==== TEXT BLOCK ====

Little horses (Tarot of Michelle)

Tiny toy prosperity rituals remind me to keep getting better and better at giving.

The story of the little horses begins in Fort Collins, Colorado, when I was a little girl.

I had a fascination with horses at the time, as many little girls do. My friend Amy, whose family was upper-middle-class, had the entire collection of Breyer’s small Stablemates horses (1:32 scale), as well as many of the larger ones (1:12 scale). My family was middle-class, so my parents only got me a few of the tiny horses. I loved their detail and variety and purchased a few more with my allowance, but ultimately finances limited the size of my collection to a dozen or fewer.

Decades passed and I grew up. Financially, I phased through Starving College Student, Decent Job, Unemployed and Injured, and Nearly Homeless. Finally I entered the Golden Handcuffs phase, and soon after, Just Bought a House.

Not long after the house purchase, perhaps thirty years after my childhood friendship with Amy, I found the very same Breyers horses at the toy store near my house! I was shocked to see them priced about the same! Although my finances were still wobbling back up to speed, I decided it was OK to collect a few of my equestrian favorites.

“I am a grownup,” I realized. “I have more money now; they aren’t very expensive. I can get the whole damn collection if I want to.” I didn’t buy them all, but eventually I had the little horses I remembered from my childhood collection, a few from Amy’s, plus a few more, maybe a few dozen. My inner child was very happy seeing the four-legged fleet all lined up along the top of my desk.

I didn’t realize it consciously at the time, but I was performing a prosperity ritual. I was trying to show myself that my mindset and my spiritual relationship with money had shifted in a fundamental way. I still struggled with those stomach-sick feelings of insecurity and worry. But I was trying to have faith that the universe is fundamentally an abundant place.

==== INPUT DATA ====

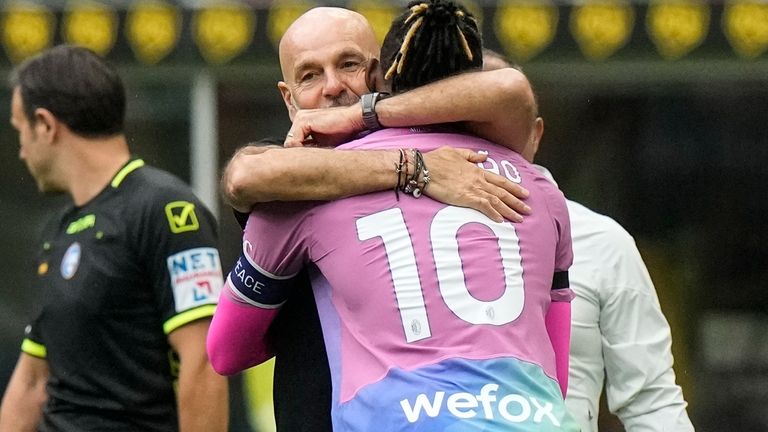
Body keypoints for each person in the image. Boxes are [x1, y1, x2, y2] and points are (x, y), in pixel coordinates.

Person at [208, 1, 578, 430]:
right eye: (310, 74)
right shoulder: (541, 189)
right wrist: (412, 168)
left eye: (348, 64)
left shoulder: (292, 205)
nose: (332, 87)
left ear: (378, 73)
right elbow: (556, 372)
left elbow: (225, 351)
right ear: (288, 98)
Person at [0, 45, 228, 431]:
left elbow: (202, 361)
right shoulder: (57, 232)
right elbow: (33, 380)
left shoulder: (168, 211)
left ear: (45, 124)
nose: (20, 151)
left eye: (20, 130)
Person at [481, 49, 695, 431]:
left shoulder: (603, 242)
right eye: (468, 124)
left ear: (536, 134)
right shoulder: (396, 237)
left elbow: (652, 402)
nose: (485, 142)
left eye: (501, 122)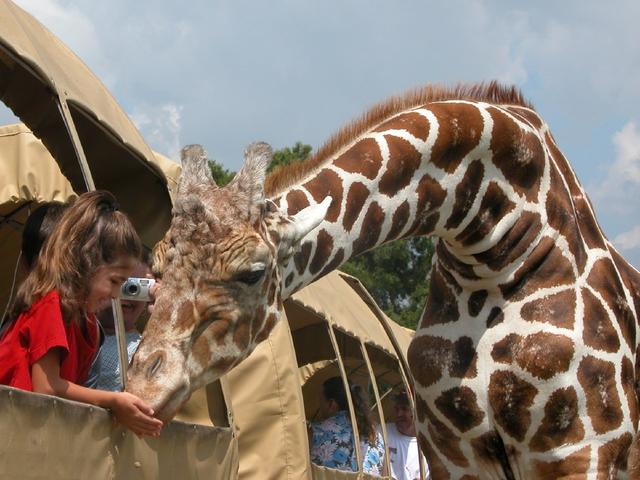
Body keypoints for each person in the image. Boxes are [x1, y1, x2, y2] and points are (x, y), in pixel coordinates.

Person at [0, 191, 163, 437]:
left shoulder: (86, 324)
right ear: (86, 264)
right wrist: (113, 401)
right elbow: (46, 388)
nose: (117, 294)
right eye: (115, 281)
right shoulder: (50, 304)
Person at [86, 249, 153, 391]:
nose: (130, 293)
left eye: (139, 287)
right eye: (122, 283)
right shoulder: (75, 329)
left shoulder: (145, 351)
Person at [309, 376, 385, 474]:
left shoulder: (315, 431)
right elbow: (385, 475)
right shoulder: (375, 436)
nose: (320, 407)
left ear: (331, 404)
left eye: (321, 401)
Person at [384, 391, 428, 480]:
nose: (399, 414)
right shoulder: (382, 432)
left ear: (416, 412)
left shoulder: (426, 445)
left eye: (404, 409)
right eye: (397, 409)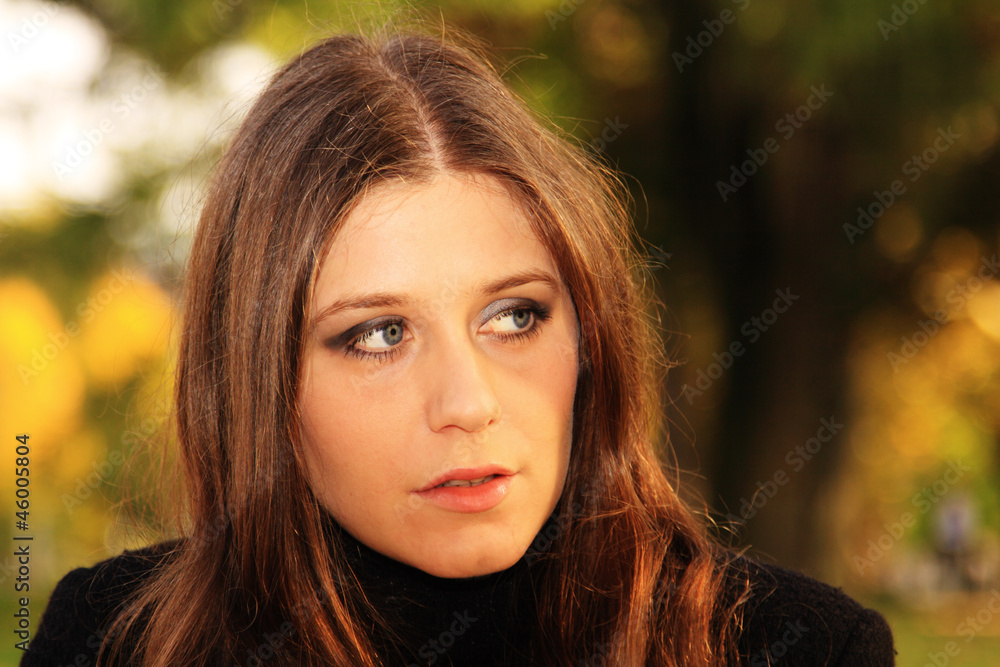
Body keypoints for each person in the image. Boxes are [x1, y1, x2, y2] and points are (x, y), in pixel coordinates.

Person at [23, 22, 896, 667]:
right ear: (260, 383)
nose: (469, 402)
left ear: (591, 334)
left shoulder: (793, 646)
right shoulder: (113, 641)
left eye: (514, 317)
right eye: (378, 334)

====
==== INPUT DATA ====

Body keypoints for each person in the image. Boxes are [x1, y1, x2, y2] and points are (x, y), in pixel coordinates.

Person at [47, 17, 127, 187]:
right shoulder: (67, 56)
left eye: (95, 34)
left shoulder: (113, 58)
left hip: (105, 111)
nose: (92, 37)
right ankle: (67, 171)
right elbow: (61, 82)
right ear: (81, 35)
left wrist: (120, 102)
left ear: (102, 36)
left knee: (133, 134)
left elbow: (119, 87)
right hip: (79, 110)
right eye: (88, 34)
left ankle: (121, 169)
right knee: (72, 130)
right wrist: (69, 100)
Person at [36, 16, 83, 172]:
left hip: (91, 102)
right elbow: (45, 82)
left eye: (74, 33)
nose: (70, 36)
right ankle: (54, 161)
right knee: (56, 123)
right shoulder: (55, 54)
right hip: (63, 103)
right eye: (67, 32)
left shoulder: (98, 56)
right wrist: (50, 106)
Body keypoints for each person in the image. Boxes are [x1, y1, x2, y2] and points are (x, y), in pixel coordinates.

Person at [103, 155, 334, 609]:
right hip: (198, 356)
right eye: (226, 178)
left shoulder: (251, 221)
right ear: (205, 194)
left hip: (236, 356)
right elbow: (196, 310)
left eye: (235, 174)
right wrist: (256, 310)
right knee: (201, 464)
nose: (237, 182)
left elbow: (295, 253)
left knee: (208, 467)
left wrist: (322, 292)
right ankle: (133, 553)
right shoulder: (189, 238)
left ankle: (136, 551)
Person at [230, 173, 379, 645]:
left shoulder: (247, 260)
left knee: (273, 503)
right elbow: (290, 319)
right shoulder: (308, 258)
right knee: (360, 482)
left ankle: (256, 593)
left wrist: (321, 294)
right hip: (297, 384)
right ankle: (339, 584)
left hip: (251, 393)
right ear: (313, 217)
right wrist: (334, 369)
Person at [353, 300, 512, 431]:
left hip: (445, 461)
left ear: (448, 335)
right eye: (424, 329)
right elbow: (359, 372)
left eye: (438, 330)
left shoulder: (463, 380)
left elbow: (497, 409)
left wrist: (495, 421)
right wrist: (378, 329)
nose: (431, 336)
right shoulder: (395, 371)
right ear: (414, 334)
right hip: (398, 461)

====

PROBLEM TO WORK ON ▸ Return the part of the little horses essay starting with "Decades passed and" and going on through "Bought a House.", word for word. The data has no connection to the essay.

WRITTEN REPLY ▸
Decades passed and I grew up. Financially, I phased through Starving College Student, Decent Job, Unemployed and Injured, and Nearly Homeless. Finally I entered the Golden Handcuffs phase, and soon after, Just Bought a House.